Appendix Table 6: Collinearity Diagnostics
  Bank A Bank B Bank C
VIF Tolerance VIF Tolerance VIF Tolerance
Ln_dur 1.010 0.992 1.000 0.998 1.070 0.933
Ln_inc 1.020 0.990 1.000 0.999 1.100 0.910
Ln_int 1.020 0.983 1.000 0.999 1.030 0.971
Mean VIF 1.010 1.000 1.070

* The authors are Assistant Adviser and Director, respectively in the Department of Economic and Policy Research (DEPR), Reserve Bank of India (RBI), Chennai. Assistance in data compilation extended by Shri B. Sathish, Assistant, DEPR, RBI, Chennai, inputs provided by Shri. S. Subbiah, Manager, RBI, Chennai and support provided by Shri K. Sriram, Smt. Sharmila Prasad and Shri C. Rajkumar, DEPR, RBI, Chennai in conducting the survey are gratefully acknowledged. The authors are also thankful to the Department of Supervision (Banking), RBI, Chennai, for help in obtaining the data from banks. The authors also benefitted from the valuable suggestions received from Dr. M. K. Saggar, Executive Director, RBI, Shri SMN Swamy, Regional Director, RBI, Chennai, internal discussant Shri Rishabh Kumar, Manager, DEPR, RBI and external anonymous referee. The views expressed in this paper are their own and do not reflect those of the organisation they belong to.

1 2020 Human Development Data: http://hdr.undp.org/en/data.

2 As proportion to the corresponding population age.

3 As at end-March 2020, Tamil-Nadu accounted for almost 19 per cent of total education loans extended by scheduled commercial banks in India, which is the highest among states. Latest available data shows that its share in total NPAs in the education loan segment stood at 50 per cent as at end-September 2017, which provides the context and justification for this study.

4 Education loans availed from October 2019 onwards are linked to external benchmark.

5 Source: Basic Statistical Return of Scheduled Commercial Banks in India.

6 Source: Agenda papers, State Level Bankers’ Committee (SLBC), Tamil Nadu. Available at www.slbctn.com.

7 Source: Same as footnote 6.

8 Moratorium period refers to course period plus one year.

9 Source:5th Annual Report (2018-19) of National Credit Guarantee Trust Company Limited (NCGTCL)

10 Source: Student Loan Debt Statistics 2020 available at https://educationdata.org/studentloan-debt-statistics/

11 A Stafford Loan is a student loan offered to eligible students enrolled in accredited American institutions of higher education to help finance their education.

12 Table 3 provides key NPA statistics (in terms of amount outstanding) while Appendix Table 4 provides default rates (in terms of frequency).

13 Amemiya (1981) shows that by multiplying the logit estimates by 0.625, one may obtain the corresponding probit estimations.

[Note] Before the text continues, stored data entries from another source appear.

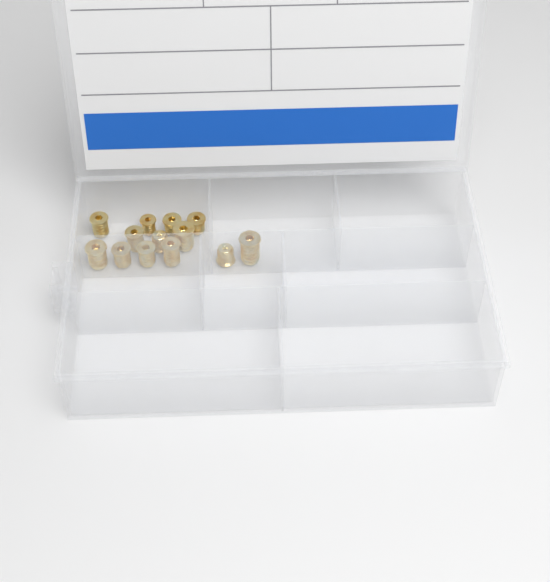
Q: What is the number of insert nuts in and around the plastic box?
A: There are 13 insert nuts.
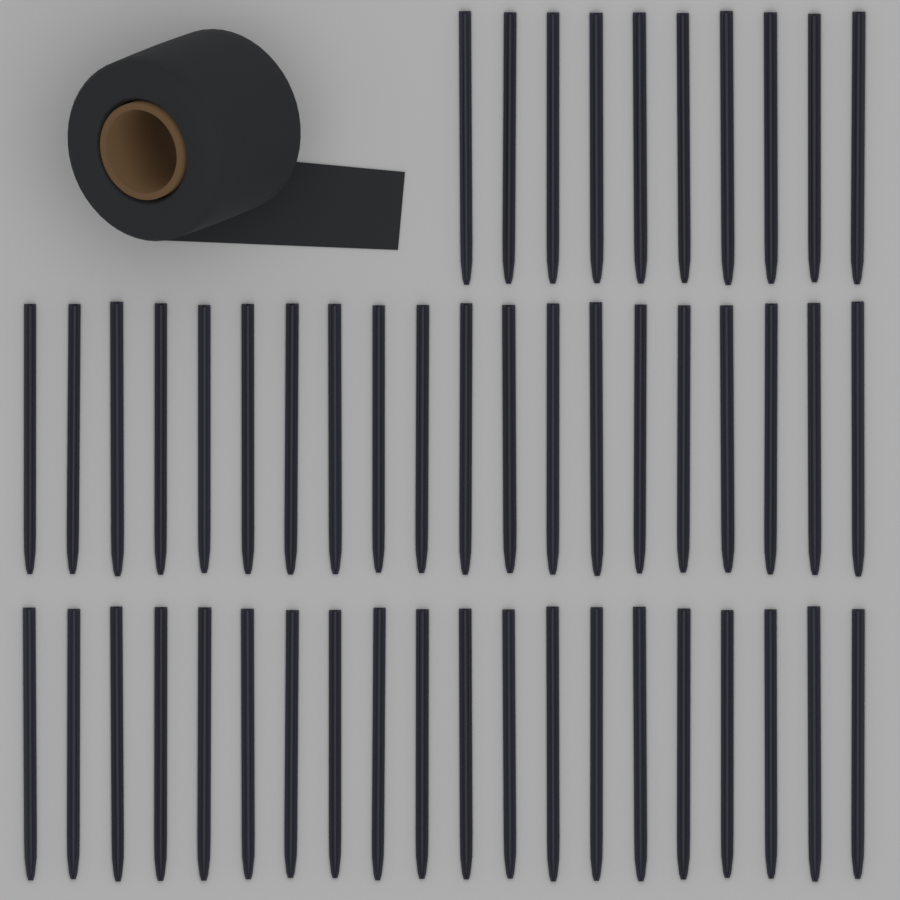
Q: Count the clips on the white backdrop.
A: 50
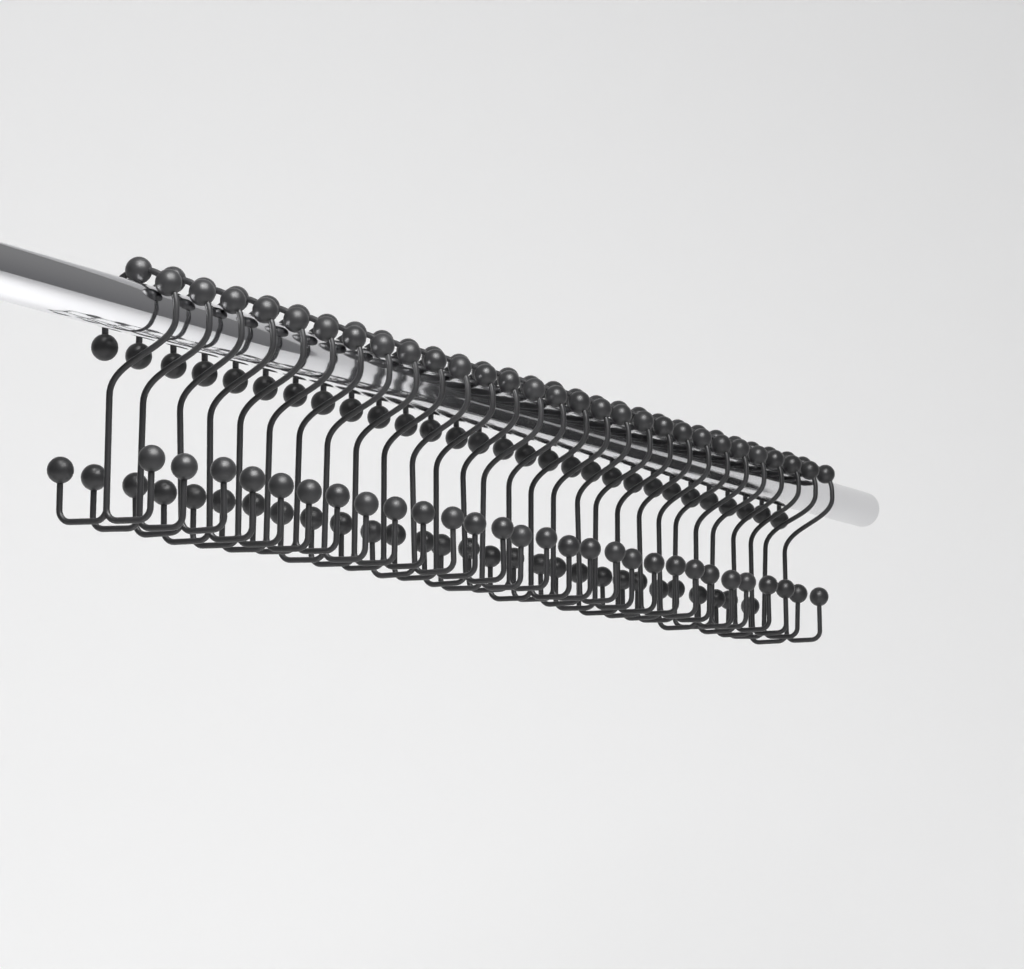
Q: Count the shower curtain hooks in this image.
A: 29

14 The Hosmer Lemeshow (HL) test statistic (Hosmer and Lemeshow 1980; Hosmer et al., 2013), which is widely used in risk modelling to test the predictive power of the model by comparing the observed and expected probabilities, is significant for the model used for Bank A and Bank B, while insignificant for the model used for Bank C. This indicates somewhat poor fit for the model used for Bank A and Bank B. However, since in the present case, the logistic models are not used for prediction purpose, results are reported following a significant value of LR chi2. Further, it is often found that HL statistic is not neutral to the choice of bins which is somewhat arbitrary and has low power (Verdes and Rudas 2003, Paul et al., 2013).

15 Use of male dummy does not alter the results, as all coefficients of male dummy are found to be statistically insignificant, with p values of 0.296, 0.545 and 0.882, respectively for the three Panels.

16 The questionnaire was sent to all member banks of the State Level Bankers’ Committee, of which responses were obtained from 18 public sector and private sector banks which accounted for nearly 78 per cent of the outstanding education loans in Tamil Nadu as on March 2020.